Jeva mengangguk paham diikuti senyum. “Terus gimana katanya, Sayang? Ada perkembangan?”
Biru tidak mengatakan apa-apa. Dia refleks mengulum bibirnya sebelum bangkit dari posisinya. Kini Biru telah duduk di atas ranjang seperti semula, pun Jeva yang buru-buru melakukan hal serupa. Mereka duduk saling berhadapan dengan Jeva yang menatap Biru dengan raut panik.
“Bi?” Jeva membelai pipi Biru. “Semuanya baik-baik aja kan?”
Menarik napasnya dalam-dalam, Biru kemudian meraih kedua tangan Jeva. Dia menggenggam jemari pacarnya itu lalu berkata.
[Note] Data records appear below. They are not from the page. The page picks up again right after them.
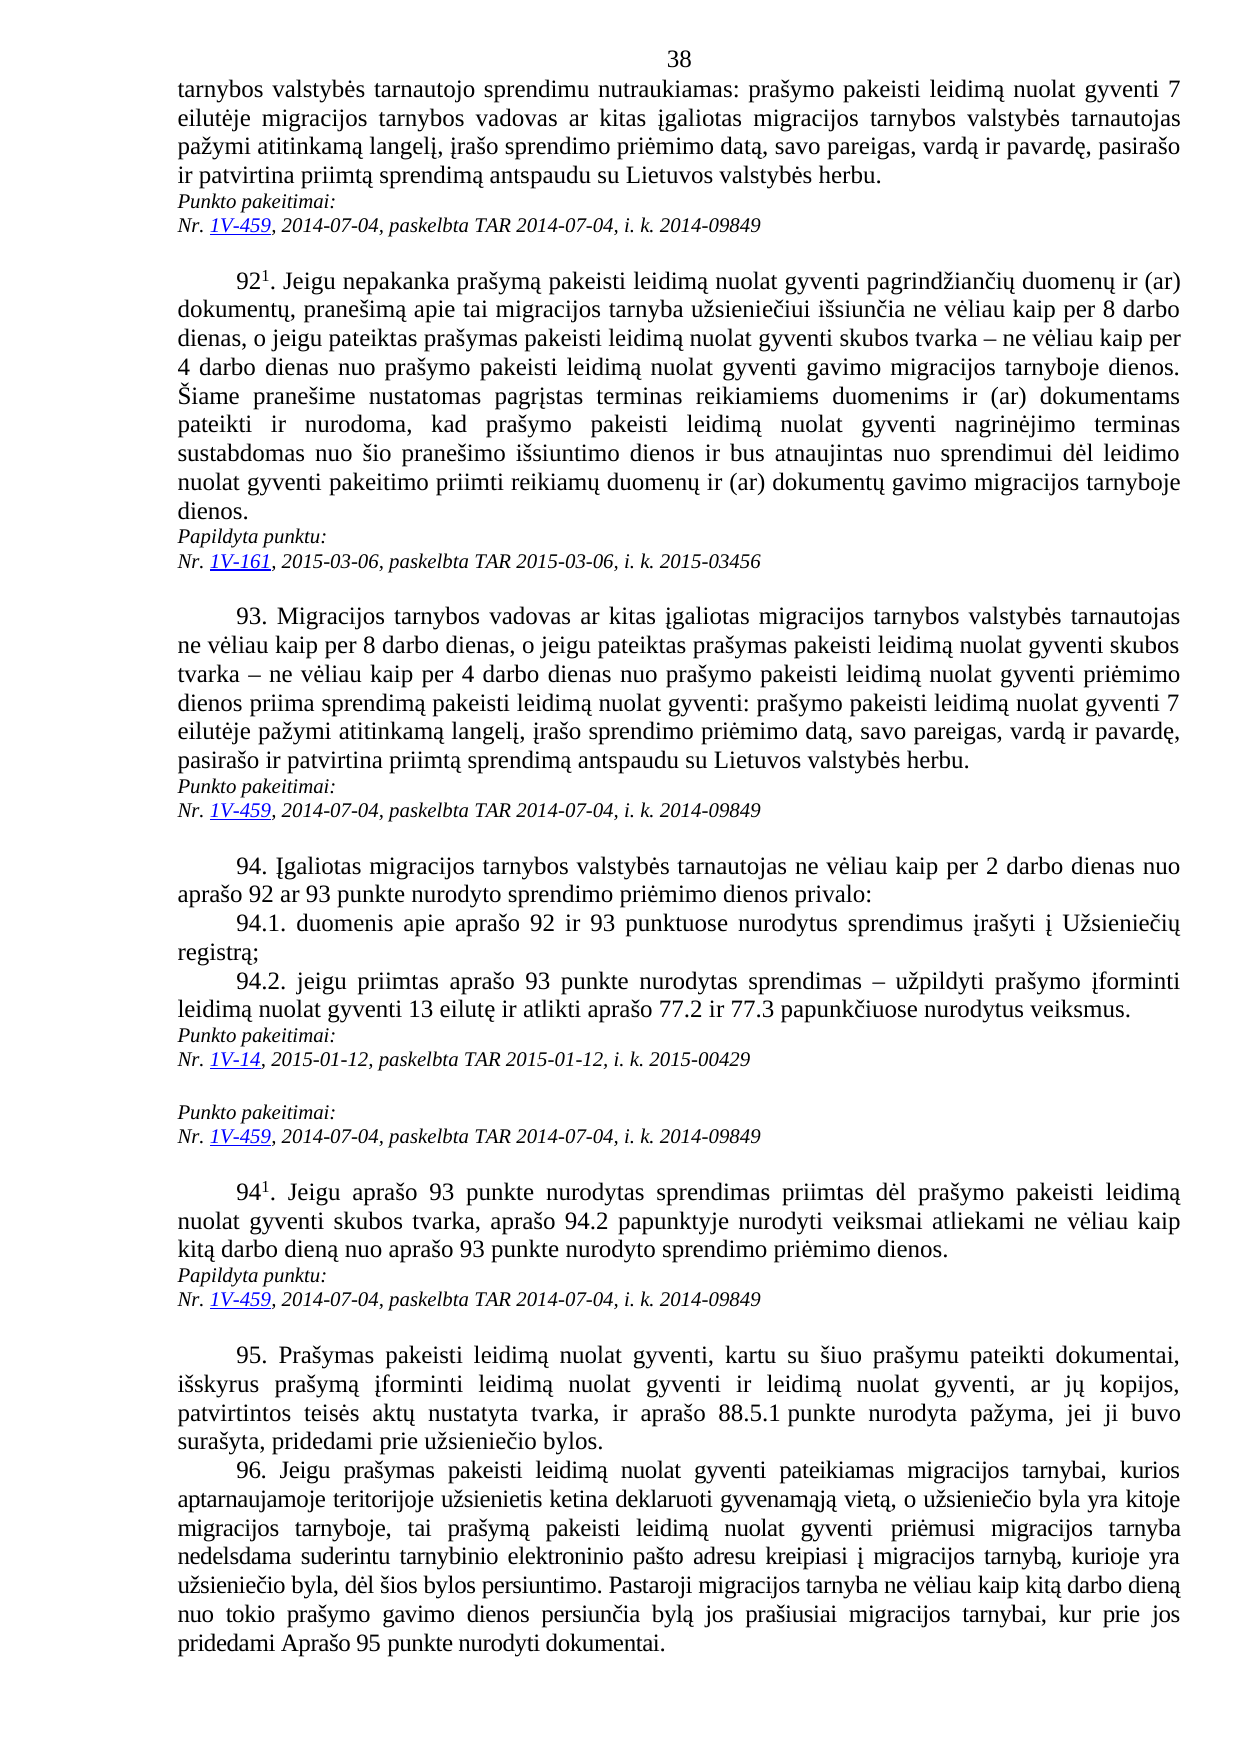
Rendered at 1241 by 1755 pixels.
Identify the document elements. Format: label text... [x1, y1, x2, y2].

text 94.2. jeigu priimtas aprašo 93 punkte nurodytas sprendimas – užpildyti prašymo įforminti leidimą nuolat gyventi 13 eilutę ir atlikti aprašo 77.2 ir 77.3 papunkčiuose nurodytus veiksmus. [177, 966, 1181, 1023]
text Papildyta punktu: [177, 1263, 1181, 1287]
text 94.1. duomenis apie aprašo 92 ir 93 punktuose nurodytus sprendimus įrašyti į Užsieniečių registrą; [177, 908, 1181, 966]
text Punkto pakeitimai: [177, 1023, 1181, 1047]
text 95. Prašymas pakeisti leidimą nuolat gyventi, kartu su šiuo prašymu pateikti dokumentai, išskyrus prašymą įforminti leidimą nuolat gyventi ir leidimą nuolat gyventi, ar jų kopijos, patvirtintos teisės aktų nustatyta tvarka, ir aprašo 88.5.1 punkte nurodyta pažyma, jei ji buvo surašyta, pridedami prie užsieniečio bylos. [177, 1340, 1181, 1455]
text Punkto pakeitimai: [177, 189, 1181, 213]
text tarnybos valstybės tarnautojo sprendimu nutraukiamas: prašymo pakeisti leidimą nuolat gyventi 7 eilutėje migracijos tarnybos vadovas ar kitas įgaliotas migracijos tarnybos valstybės tarnautojas pažymi atitinkamą langelį, įrašo sprendimo priėmimo datą, savo pareigas, vardą ir pavardę, pasirašo ir patvirtina priimtą sprendimą antspaudu su Lietuvos valstybės herbu. [177, 74, 1181, 189]
text Nr. 1V-161, 2015-03-06, paskelbta TAR 2015-03-06, i. k. 2015-03456 [177, 548, 1181, 573]
text Punkto pakeitimai: [177, 1100, 1181, 1124]
text Nr. 1V-459, 2014-07-04, paskelbta TAR 2014-07-04, i. k. 2014-09849 [177, 1124, 1181, 1148]
text 941. Jeigu aprašo 93 punkte nurodytas sprendimas priimtas dėl prašymo pakeisti leidimą nuolat gyventi skubos tvarka, aprašo 94.2 papunktyje nurodyti veiksmai atliekami ne vėliau kaip kitą darbo dieną nuo aprašo 93 punkte nurodyto sprendimo priėmimo dienos. [177, 1177, 1181, 1263]
text Papildyta punktu: [177, 524, 1181, 548]
text 93. Migracijos tarnybos vadovas ar kitas įgaliotas migracijos tarnybos valstybės tarnautojas ne vėliau kaip per 8 darbo dienas, o jeigu pateiktas prašymas pakeisti leidimą nuolat gyventi skubos tvarka – ne vėliau kaip per 4 darbo dienas nuo prašymo pakeisti leidimą nuolat gyventi priėmimo dienos priima sprendimą pakeisti leidimą nuolat gyventi: prašymo pakeisti leidimą nuolat gyventi 7 eilutėje pažymi atitinkamą langelį, įrašo sprendimo priėmimo datą, savo pareigas, vardą ir pavardę, pasirašo ir patvirtina priimtą sprendimą antspaudu su Lietuvos valstybės herbu. [177, 601, 1181, 774]
text Punkto pakeitimai: [177, 774, 1181, 798]
text Nr. 1V-459, 2014-07-04, paskelbta TAR 2014-07-04, i. k. 2014-09849 [177, 798, 1181, 822]
text Nr. 1V-459, 2014-07-04, paskelbta TAR 2014-07-04, i. k. 2014-09849 [177, 1287, 1181, 1311]
text 96. Jeigu prašymas pakeisti leidimą nuolat gyventi pateikiamas migracijos tarnybai, kurios aptarnaujamoje teritorijoje užsienietis ketina deklaruoti gyvenamąją vietą, o užsieniečio byla yra kitoje migracijos tarnyboje, tai prašymą pakeisti leidimą nuolat gyventi priėmusi migracijos tarnyba nedelsdama suderintu tarnybinio elektroninio pašto adresu kreipiasi į migracijos tarnybą, kurioje yra užsieniečio byla, dėl šios bylos persiuntimo. Pastaroji migracijos tarnyba ne vėliau kaip kitą darbo dieną nuo tokio prašymo gavimo dienos persiunčia bylą jos prašiusiai migracijos tarnybai, kur prie jos pridedami Aprašo 95 punkte nurodyti dokumentai. [177, 1455, 1181, 1656]
text Nr. 1V-459, 2014-07-04, paskelbta TAR 2014-07-04, i. k. 2014-09849 [177, 213, 1181, 237]
text Nr. 1V-14, 2015-01-12, paskelbta TAR 2015-01-12, i. k. 2015-00429 [177, 1047, 1181, 1071]
text 94. Įgaliotas migracijos tarnybos valstybės tarnautojas ne vėliau kaip per 2 darbo dienas nuo aprašo 92 ar 93 punkte nurodyto sprendimo priėmimo dienos privalo: [177, 851, 1181, 908]
text 921. Jeigu nepakanka prašymą pakeisti leidimą nuolat gyventi pagrindžiančių duomenų ir (ar) dokumentų, pranešimą apie tai migracijos tarnyba užsieniečiui išsiunčia ne vėliau kaip per 8 darbo dienas, o jeigu pateiktas prašymas pakeisti leidimą nuolat gyventi skubos tvarka – ne vėliau kaip per 4 darbo dienas nuo prašymo pakeisti leidimą nuolat gyventi gavimo migracijos tarnyboje dienos. Šiame pranešime nustatomas pagrįstas terminas reikiamiems duomenims ir (ar) dokumentams pateikti ir nurodoma, kad prašymo pakeisti leidimą nuolat gyventi nagrinėjimo terminas sustabdomas nuo šio pranešimo išsiuntimo dienos ir bus atnaujintas nuo sprendimui dėl leidimo nuolat gyventi pakeitimo priimti reikiamų duomenų ir (ar) dokumentų gavimo migracijos tarnyboje dienos. [177, 266, 1181, 524]
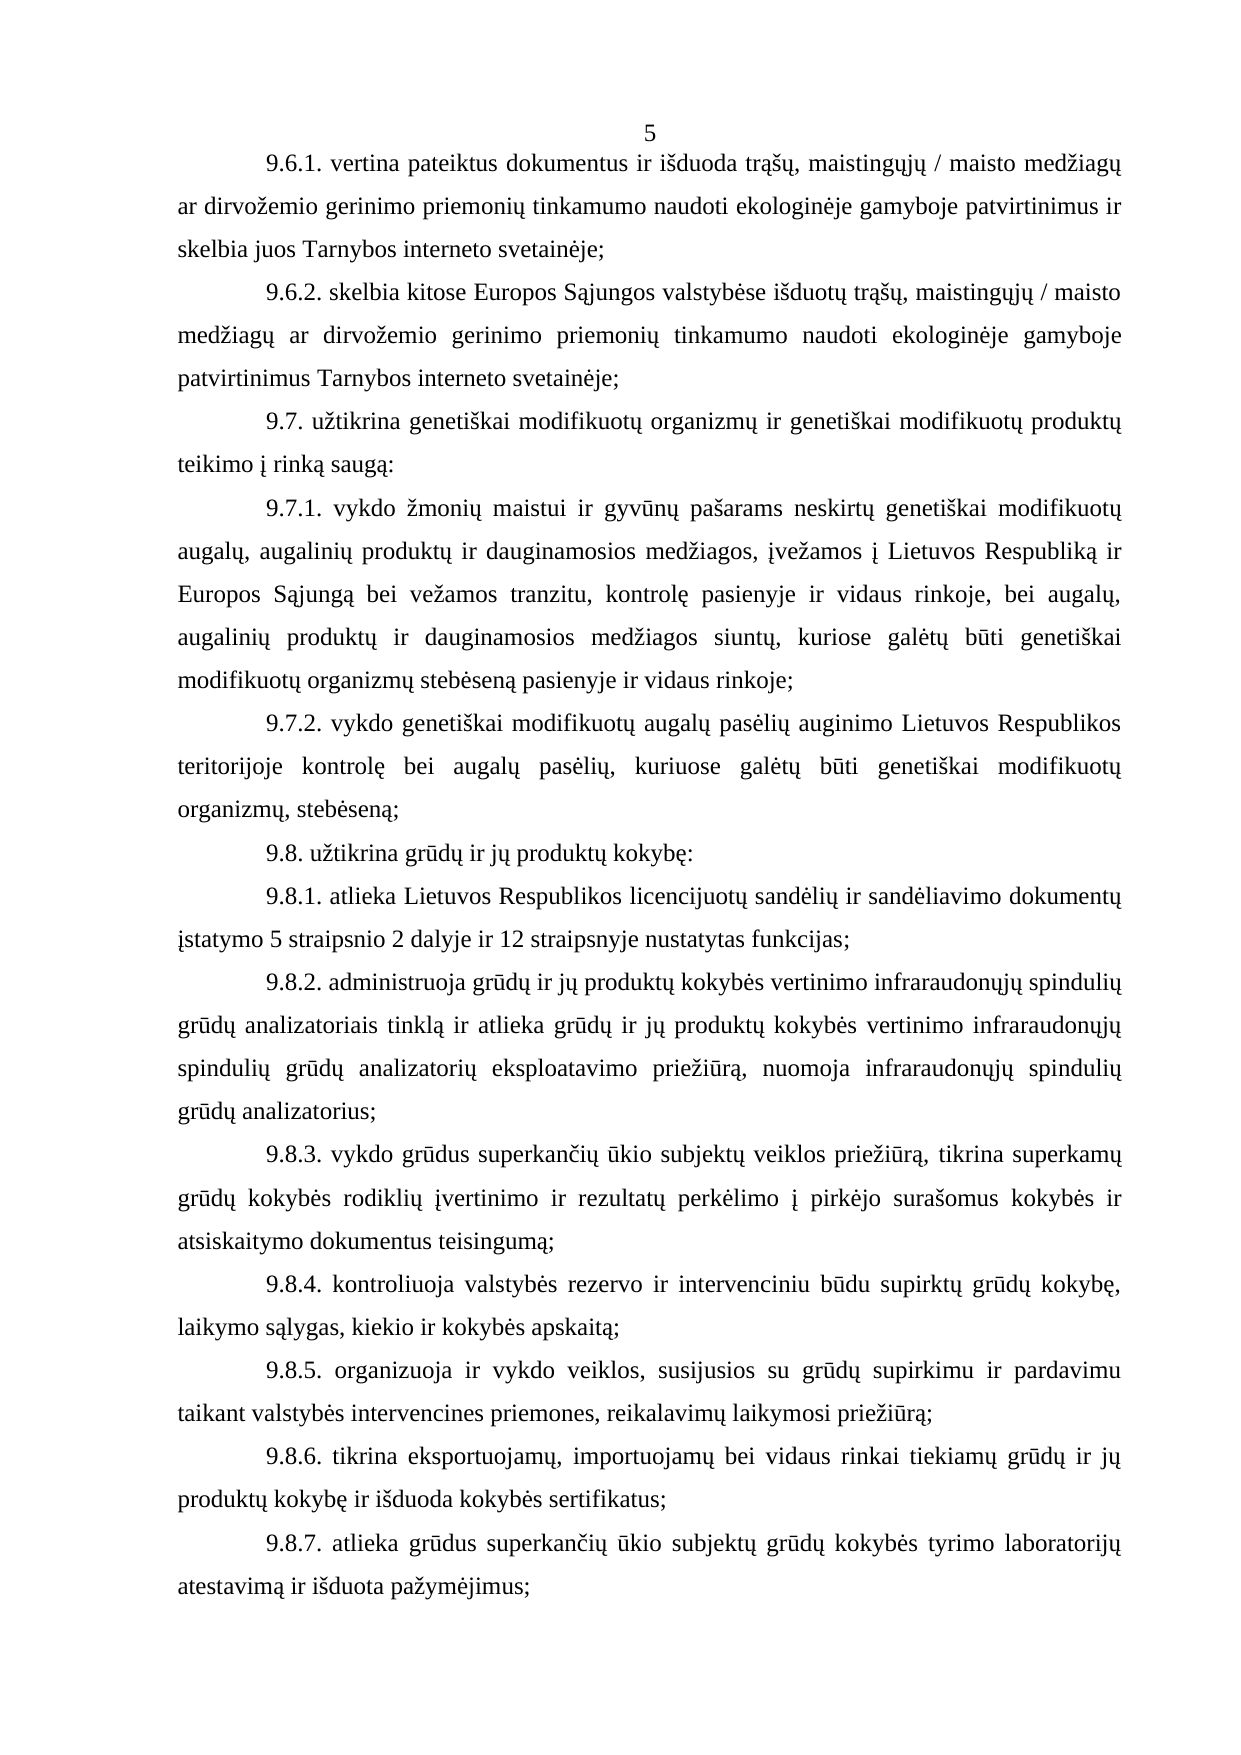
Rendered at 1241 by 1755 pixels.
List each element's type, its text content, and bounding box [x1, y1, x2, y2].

text 9.8.3. vykdo grūdus superkančių ūkio subjektų veiklos priežiūrą, tikrina superkamų grūdų kokybės rodiklių įvertinimo ir rezultatų perkėlimo į pirkėjo surašomus kokybės ir atsiskaitymo dokumentus teisingumą; [177, 1139, 1122, 1254]
text 9.8.4. kontroliuoja valstybės rezervo ir intervenciniu būdu supirktų grūdų kokybę, laikymo sąlygas, kiekio ir kokybės apskaitą; [177, 1269, 1122, 1341]
text 9.6.1. vertina pateiktus dokumentus ir išduoda trąšų, maistingųjų / maisto medžiagų ar dirvožemio gerinimo priemonių tinkamumo naudoti ekologinėje gamyboje patvirtinimus ir skelbia juos Tarnybos interneto svetainėje; [177, 148, 1122, 263]
text 9.6.2. skelbia kitose Europos Sąjungos valstybėse išduotų trąšų, maistingųjų / maisto medžiagų ar dirvožemio gerinimo priemonių tinkamumo naudoti ekologinėje gamyboje patvirtinimus Tarnybos interneto svetainėje; [177, 277, 1122, 392]
text 9.8.6. tikrina eksportuojamų, importuojamų bei vidaus rinkai tiekiamų grūdų ir jų produktų kokybę ir išduoda kokybės sertifikatus; [177, 1441, 1122, 1513]
text 9.8.1. atlieka Lietuvos Respublikos licencijuotų sandėlių ir sandėliavimo dokumentų įstatymo 5 straipsnio 2 dalyje ir 12 straipsnyje nustatytas funkcijas; [177, 881, 1122, 953]
text 9.8. užtikrina grūdų ir jų produktų kokybę: [177, 838, 1122, 866]
text 9.8.5. organizuoja ir vykdo veiklos, susijusios su grūdų supirkimu ir pardavimu taikant valstybės intervencines priemones, reikalavimų laikymosi priežiūrą; [177, 1355, 1122, 1427]
text 9.8.7. atlieka grūdus superkančių ūkio subjektų grūdų kokybės tyrimo laboratorijų atestavimą ir išduota pažymėjimus; [177, 1528, 1122, 1599]
text 9.7.1. vykdo žmonių maistui ir gyvūnų pašarams neskirtų genetiškai modifikuotų augalų, augalinių produktų ir dauginamosios medžiagos, įvežamos į Lietuvos Respubliką ir Europos Sąjungą bei vežamos tranzitu, kontrolę pasienyje ir vidaus rinkoje, bei augalų, augalinių produktų ir dauginamosios medžiagos siuntų, kuriose galėtų būti genetiškai modifikuotų organizmų stebėseną pasienyje ir vidaus rinkoje; [177, 493, 1122, 694]
text 9.7. užtikrina genetiškai modifikuotų organizmų ir genetiškai modifikuotų produktų teikimo į rinką saugą: [177, 406, 1122, 478]
text 9.7.2. vykdo genetiškai modifikuotų augalų pasėlių auginimo Lietuvos Respublikos teritorijoje kontrolę bei augalų pasėlių, kuriuose galėtų būti genetiškai modifikuotų organizmų, stebėseną; [177, 708, 1122, 823]
text 9.8.2. administruoja grūdų ir jų produktų kokybės vertinimo infraraudonųjų spindulių grūdų analizatoriais tinklą ir atlieka grūdų ir jų produktų kokybės vertinimo infraraudonųjų spindulių grūdų analizatorių eksploatavimo priežiūrą, nuomoja infraraudonųjų spindulių grūdų analizatorius; [177, 967, 1122, 1125]
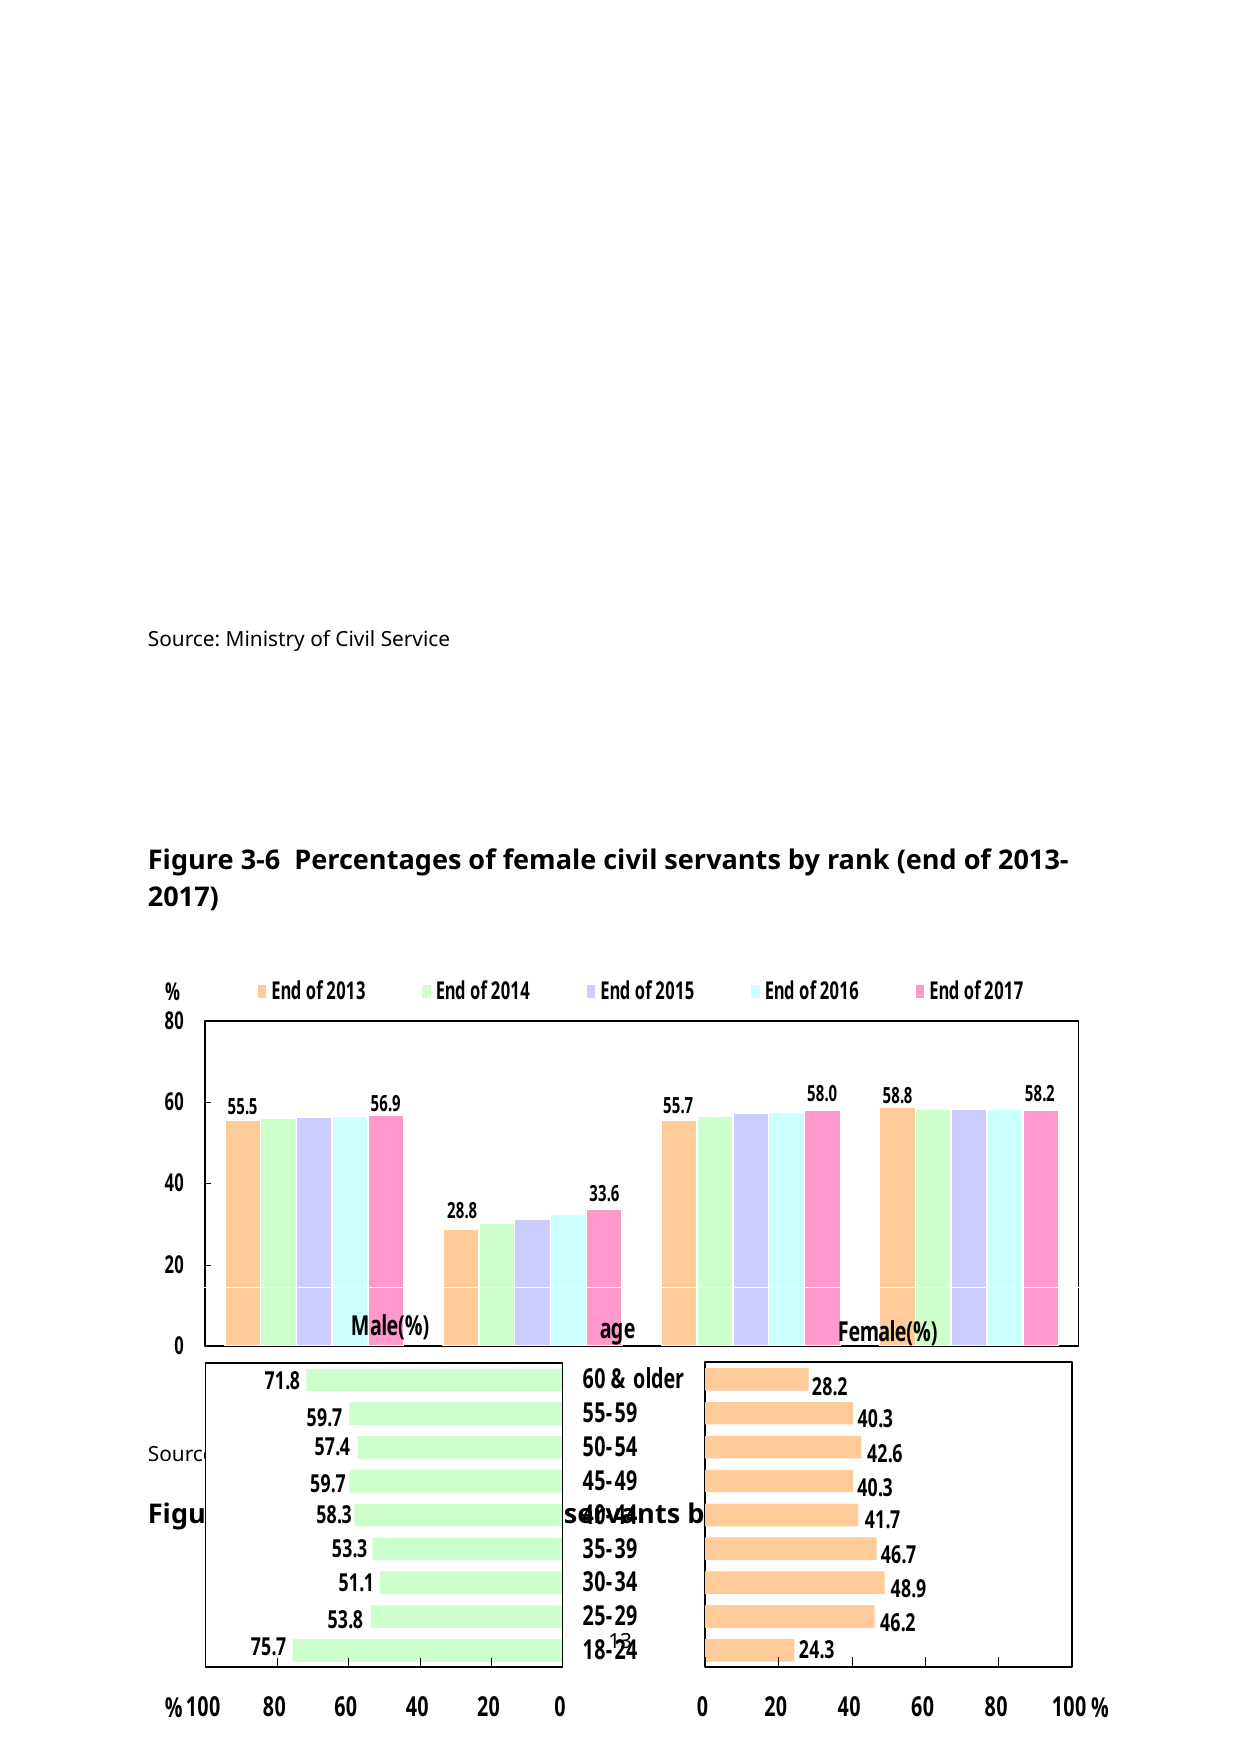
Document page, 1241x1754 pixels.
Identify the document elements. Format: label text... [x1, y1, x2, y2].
“Ayahnya Kak Maudy bilang…”
Biru tersenyum tipis.
“Aku dinyatakan sembuh, Jev.”
Jeva kehilangan kata selama beberapa saat. Pemilik lesung pipi itu hanya menganga dengan raut bahagia sekaligus bingung karena tak tau harus mengatakan kalimat apa sebagai responnya. Biru yang melihat hal itu pun terkekeh lalu kembali bersuara.
“Kamu udah gak perlu nemenin aku konsultasi ke Psikiater lagi.”
Biru mengulum bibir sesaat, dia takut tangisnya akan terbebas.
“Kamu juga udah gak perlu lagi ngingetin aku buat minum obat.”
Biru mendongak sejenak, sebab matanya tiba-tiba memanas. Dia lalu kembali menatap wajah Jeva setelahnya diikuti senyum tipis.
“Kamu tau gak Ayahnya Kak Maudy bilang apa sama aku tadi?” lanjut Biru, “Katanya, penderita berulang kayak aku biasanya butuh waktu dua tahun buat pengobatan sekaligus sama penyembuhan. Tapi, aku cuma butuh satu tahun lebih loh, Jev.”
“Mhm,” gumam Jeva sambil mengulum bibirnya yang entah sejak kapan telah bergetar. “Kamu hebat, Bi. Hebat banget.”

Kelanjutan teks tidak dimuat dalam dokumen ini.